Estimation: dev & QA - help
Problem: team not sure how to capture effort on PBI which covers development, testing and QA, they want to split Stories into Dev and QA parts and estimate separately as the skill set is differnet (which it is).
Current approach (my direction to team): see the PBI as a whole unit, discuss as a team and estimate together with one set of story points.
Their approach: (the way the team want to do it): But developers will be doing 80% of the work here, QA only 20%, therefore developers points trumps the QA. So what they do is add developer effort (8 points) to the QA effort (2) .. so 8 + 2 = 10.
I see most of the PBI's being 5 or 8 pointers for devs, but QA only take a day or so to test, so will be estimated at 1 or 2 points usually. I have to be honest, im really struggling to help them decide if this is an effective appraoch or not?
Any help pelase?
Can a PBI meet the Definition of Done and be releasable without testing?
All parts are important. There shouldn't be any trumping of anything here or any lesser than, greater than dynamic.
Sizing isn't about individual effort. Rather than breaking into parts consider what is needed, holistically, to turn PBI into usable increment and size accordingly. Story Points are just relative values being applied and you can work within the scale established by the team. Precision isn't the name of the game, collaboration and conversation is.
Beyond sizing, there is another issue to explore in terms of inner-team division. In Scrum the accountability of Developers encompasses all skills needed to turn product backlog items into usable increments of value. Skills such as coding, testing, design, integration etc. all fall within this. If you are contributing to this, you are a Developer in a Scrum Team.

### Items drawn from a dataset

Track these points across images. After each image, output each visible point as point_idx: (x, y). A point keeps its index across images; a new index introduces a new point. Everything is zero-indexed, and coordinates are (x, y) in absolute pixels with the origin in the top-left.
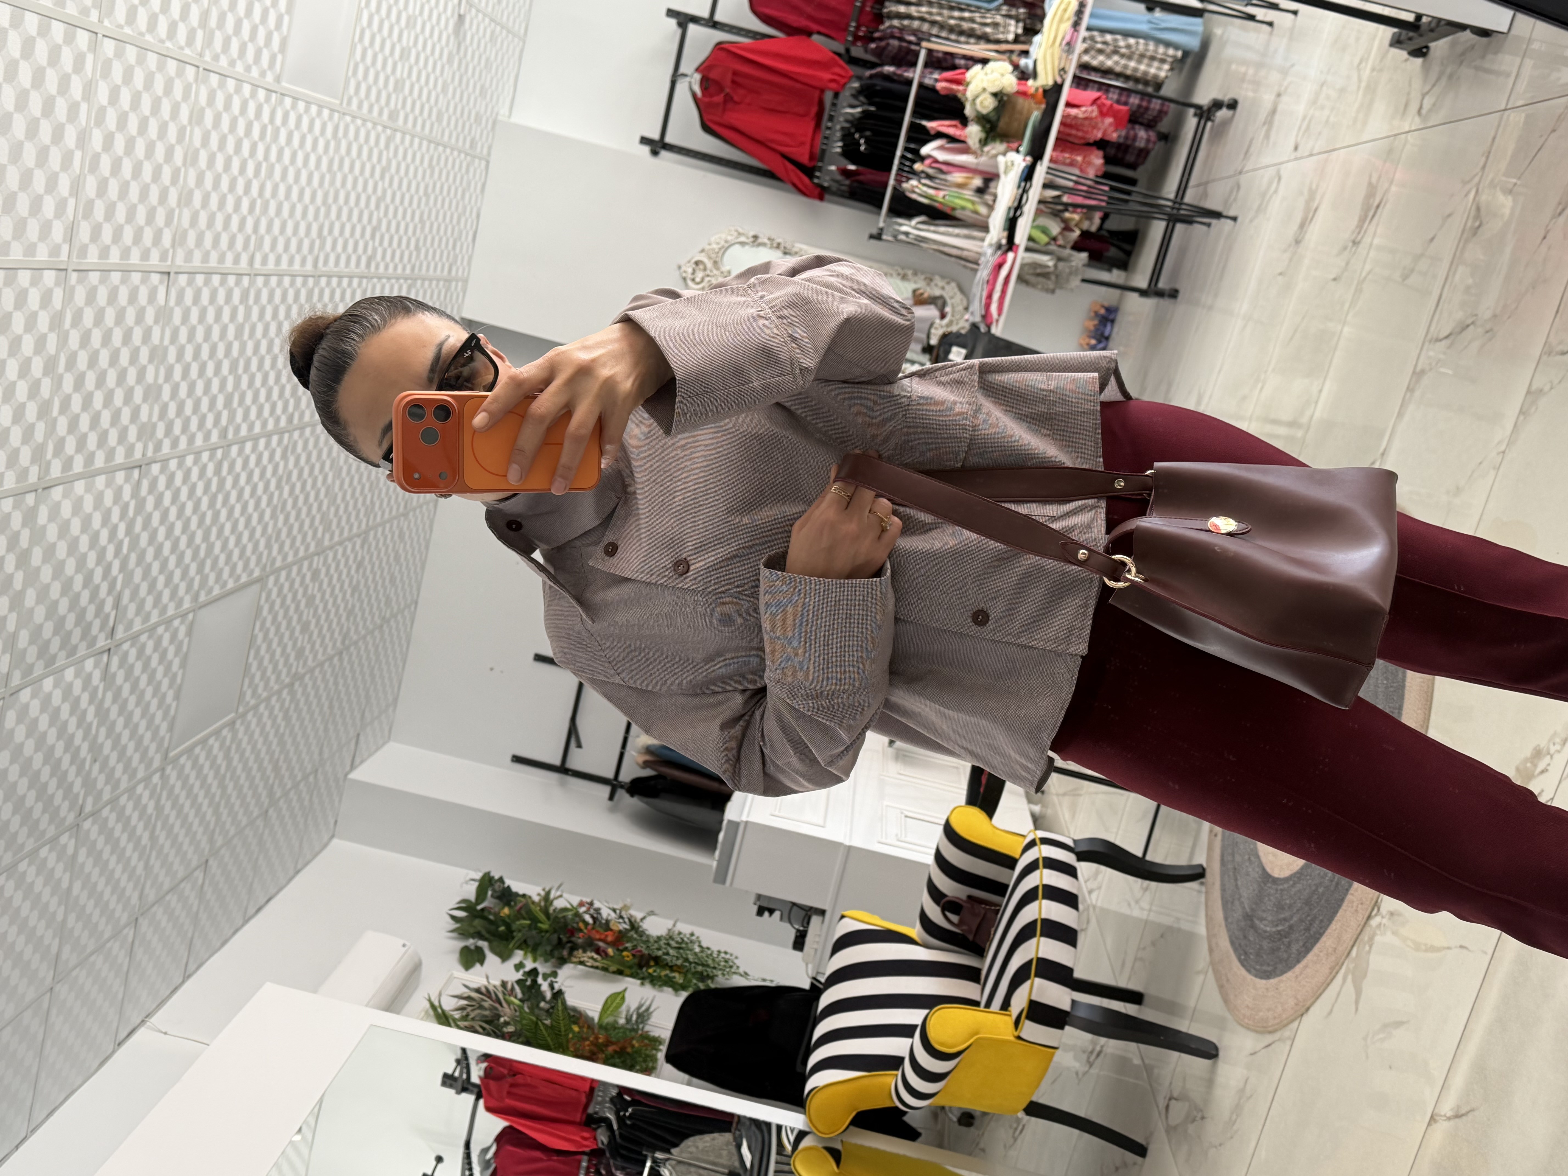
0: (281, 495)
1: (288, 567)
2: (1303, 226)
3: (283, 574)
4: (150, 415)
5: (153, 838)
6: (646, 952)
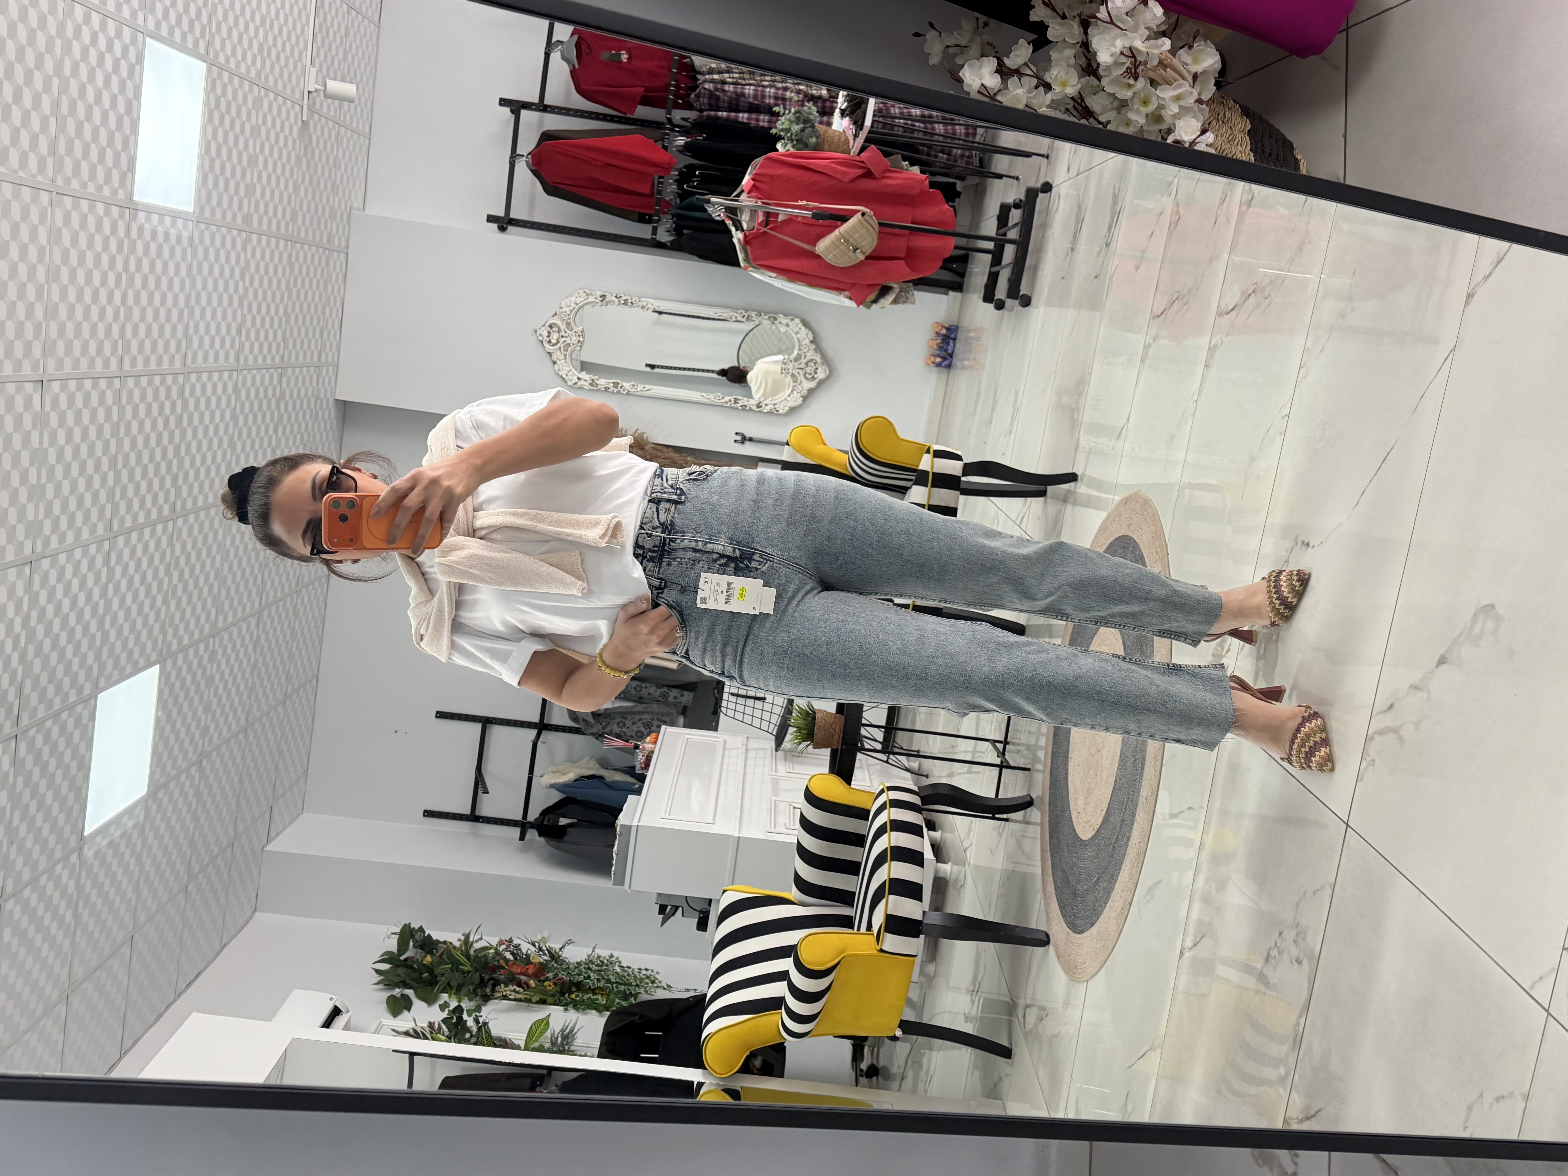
0: (170, 581)
1: (185, 650)
2: (1076, 234)
3: (180, 657)
4: (36, 513)
5: (76, 916)
6: (567, 979)
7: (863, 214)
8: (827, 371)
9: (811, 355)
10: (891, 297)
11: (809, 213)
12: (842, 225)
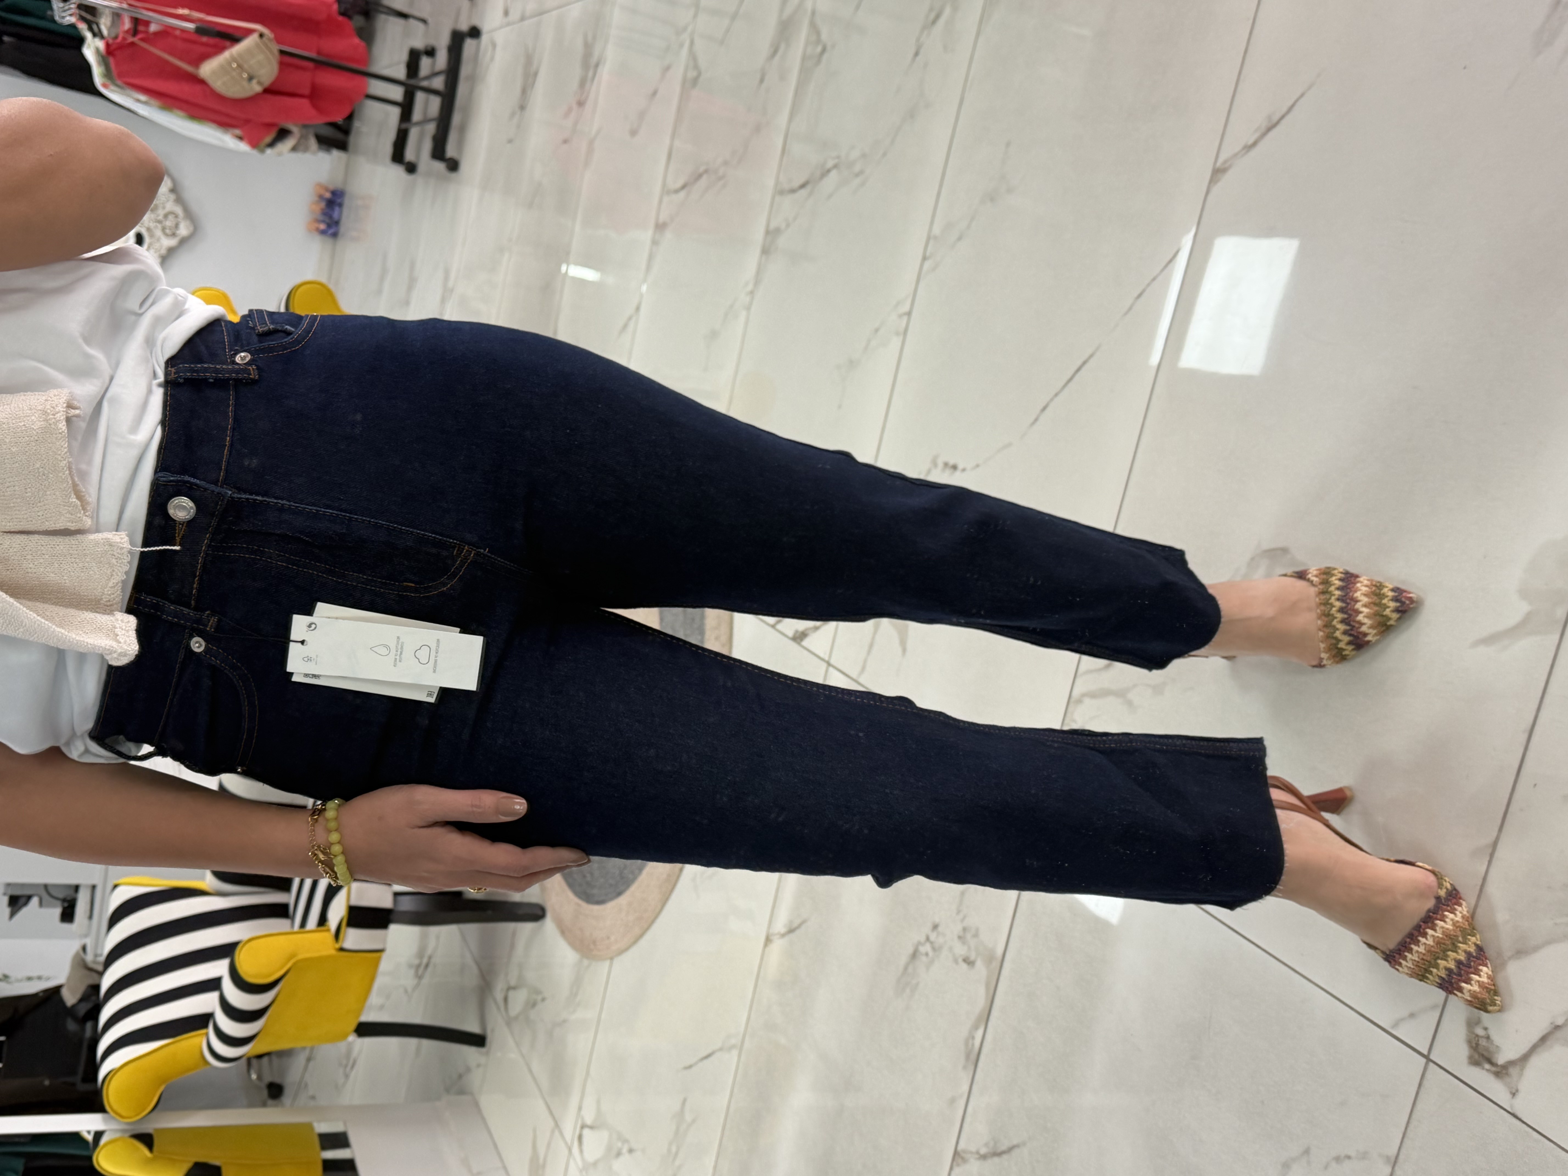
2: (525, 91)
7: (261, 36)
8: (191, 228)
9: (170, 206)
10: (289, 143)
11: (191, 26)
12: (232, 45)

### Activity
According to the estimation discussion, what share of the work will developers be doing? The entries have no connection to the estimation discussion.

### Exercise response
80%